Diagnosis at the hospital revealed that Dr. Taylor had suffered a severe hemorrhage in the left hemisphere of her brain, caused by an undiagnosed AVM (arteriovenous malformation). AVM’s normally occur in people 25 – 45 years of age; Dr. Taylor was 37. She later described herself on the morning of the stroke so disabled she was like an infant in a woman’s body. She had surgery to remove a golf-ball sized blood clot and to remove excess blood from the left brain.
Dr. Taylor praises her mother who came to stay with her daughter in the initial months of recovery. Dr. Taylor had to learn everything from scratch: how to walk, talk, eat, read, write, dress herself. Learning to read again was the hardest and took years. In all, it was eight years before Dr. Taylor fully recovered from the stroke.
Recovery was a decision Dr.

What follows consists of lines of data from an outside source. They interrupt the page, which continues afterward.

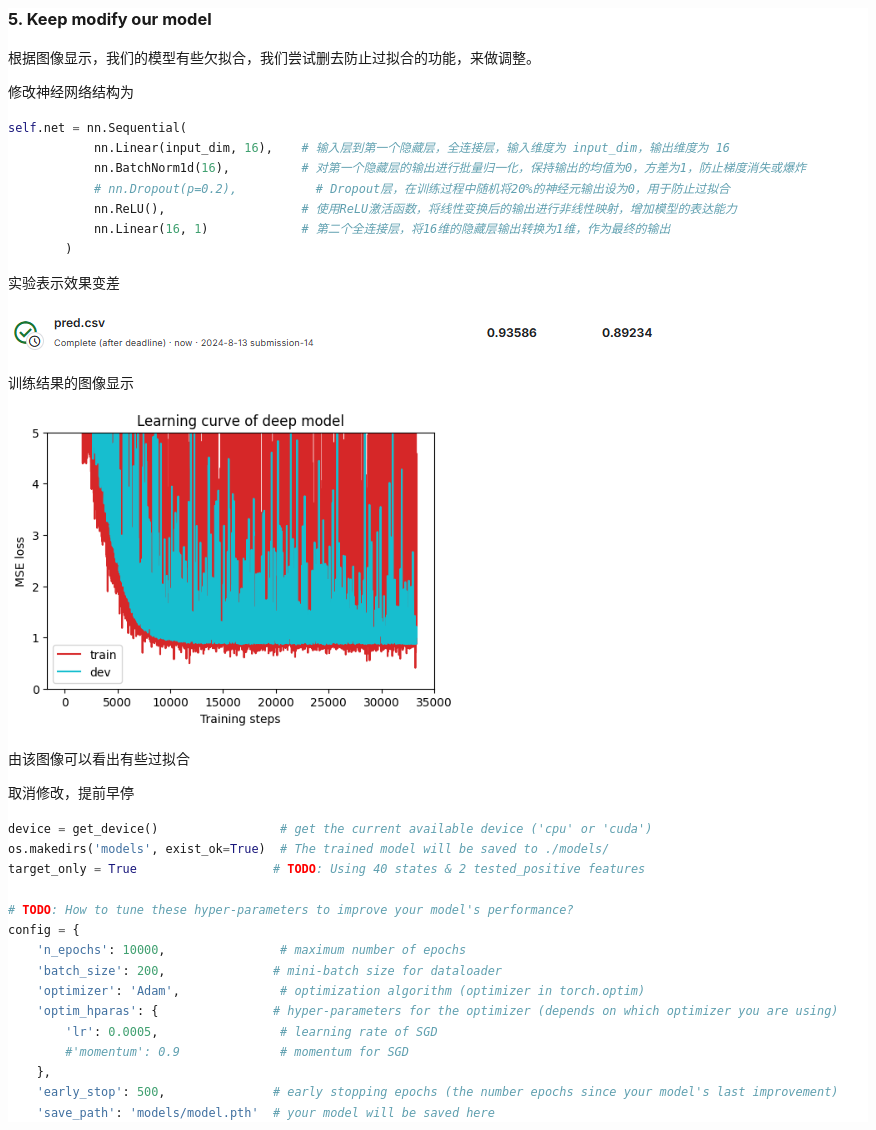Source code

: 

### 5. Keep modify our model

根据图像显示，我们的模型有些欠拟合，我们尝试删去防止过拟合的功能，来做调整。

修改神经网络结构为

```python
self.net = nn.Sequential(
            nn.Linear(input_dim, 16),    # 输入层到第一个隐藏层，全连接层，输入维度为 input_dim，输出维度为 16
            nn.BatchNorm1d(16),          # 对第一个隐藏层的输出进行批量归一化，保持输出的均值为0，方差为1，防止梯度消失或爆炸
            # nn.Dropout(p=0.2),           # Dropout层，在训练过程中随机将20%的神经元输出设为0，用于防止过拟合
            nn.ReLU(),                   # 使用ReLU激活函数，将线性变换后的输出进行非线性映射，增加模型的表达能力
            nn.Linear(16, 1)             # 第二个全连接层，将16维的隐藏层输出转换为1维，作为最终的输出
        )
```

实验表示效果变差

![image-20240813152040409](./assets/image-20240813152040409.png)

训练结果的图像显示

![image-20240813151909617](./assets/image-20240813151909617.png)

由该图像可以看出有些过拟合



取消修改，提前早停

```python
device = get_device()                 # get the current available device ('cpu' or 'cuda')
os.makedirs('models', exist_ok=True)  # The trained model will be saved to ./models/
target_only = True                   # TODO: Using 40 states & 2 tested_positive features

# TODO: How to tune these hyper-parameters to improve your model's performance?
config = {
    'n_epochs': 10000,                # maximum number of epochs
    'batch_size': 200,               # mini-batch size for dataloader
    'optimizer': 'Adam',              # optimization algorithm (optimizer in torch.optim)
    'optim_hparas': {                # hyper-parameters for the optimizer (depends on which optimizer you are using)
        'lr': 0.0005,                 # learning rate of SGD
        #'momentum': 0.9              # momentum for SGD
    },
    'early_stop': 500,               # early stopping epochs (the number epochs since your model's last improvement)
    'save_path': 'models/model.pth'  # your model will be saved here
```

Taylor had to make “a million times a day.” The right brain was perfectly content to let matters float along in space, dwelling in a sort of “ecstatic bliss.” She knew the grueling work ahead of her if she chose the chaos of recovery. She had to constantly reaffirm that she was willing to go through that agony.

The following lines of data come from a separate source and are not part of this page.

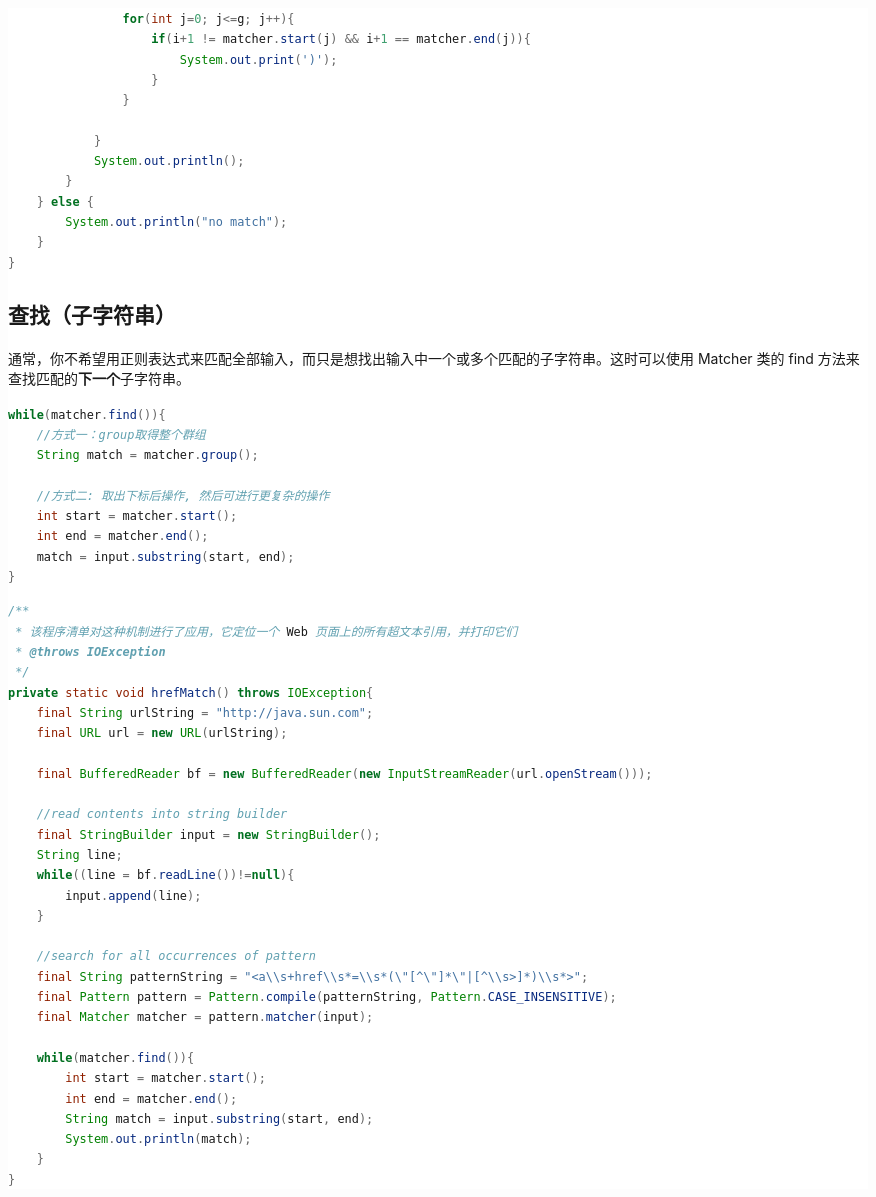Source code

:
 ```java
                for(int j=0; j<=g; j++){
                    if(i+1 != matcher.start(j) && i+1 == matcher.end(j)){
                        System.out.print(')');
                    }
                }

            }
            System.out.println();
        }
    } else {
        System.out.println("no match");
    }
}
```

## 查找（子字符串）

通常，你不希望用正则表达式来匹配全部输入，而只是想找出输入中一个或多个匹配的子字符串。这时可以使用 Matcher 类的 find 方法来查找匹配的**下一个**子字符串。

```java
while(matcher.find()){
    //方式一：group取得整个群组
    String match = matcher.group();

    //方式二: 取出下标后操作, 然后可进行更复杂的操作
    int start = matcher.start();
    int end = matcher.end();
    match = input.substring(start, end);
}
```

```java
/**
 * 该程序清单对这种机制进行了应用，它定位一个 Web 页面上的所有超文本引用，并打印它们
 * @throws IOException
 */
private static void hrefMatch() throws IOException{
    final String urlString = "http://java.sun.com";
    final URL url = new URL(urlString);

    final BufferedReader bf = new BufferedReader(new InputStreamReader(url.openStream()));

    //read contents into string builder
    final StringBuilder input = new StringBuilder();
    String line;
    while((line = bf.readLine())!=null){
        input.append(line);
    }

    //search for all occurrences of pattern
    final String patternString = "<a\\s+href\\s*=\\s*(\"[^\"]*\"|[^\\s>]*)\\s*>";
    final Pattern pattern = Pattern.compile(patternString, Pattern.CASE_INSENSITIVE);
    final Matcher matcher = pattern.matcher(input);

    while(matcher.find()){
        int start = matcher.start();
        int end = matcher.end();
        String match = input.substring(start, end);
        System.out.println(match);
    }
}
```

One of the important aspects of this book are the steps and influences necessary for others to observe in order to facilitate healing of a stroke or brain-injury patient. The author explains in detail what these steps are, such as needing people to treat her as though she would recover completely, or for people to offer only multiple-choice options and never ask yes/no questions.
As a brain scientist, Dr. Taylor’s explanation of how the brain perceives information gave me valuable insight. She goes into some detail as to the left brain (what you think) and right brain (what you feel) functions. She also discusses the conscious choices we make that affect ourselves and how we relate to others. The book offers inspiring testimony that inner peace is accessible to anyone. Much of the nature of these insights are not only useful to stroke or brain injury victims, but to those of us simply living our lives.
My Stoke of Insight offers tangible instructions useful for diagnosis and treatment of stroke. Dr. Taylor’s Warning Signs of Stroke are a valuable resource:
Warning Signs of Stroke
S – Speech, or any problems with language
T – Tingling, or any numbness in the body
R – Remember, or any problems with memory
O – Off Balance, problems with coordination
K – Killer headache
E – Eyes, or any problems with vision
STROKE is a medical emergency. Call 9-1-1
In addition, two appendices in the back provide valuable information. In Appendix A, “Recommendation for Recovery,” she lists ten assessment questions. In Appendix B she identifies “Forty Things I Needed Most to Recover.”
My Stroke of Insight provides valuable information about the human brain and particularly how it is affected by stroke. More than that, it gives us an opportunity to reevaluate our own lives and become aware of the choices we are capable of making.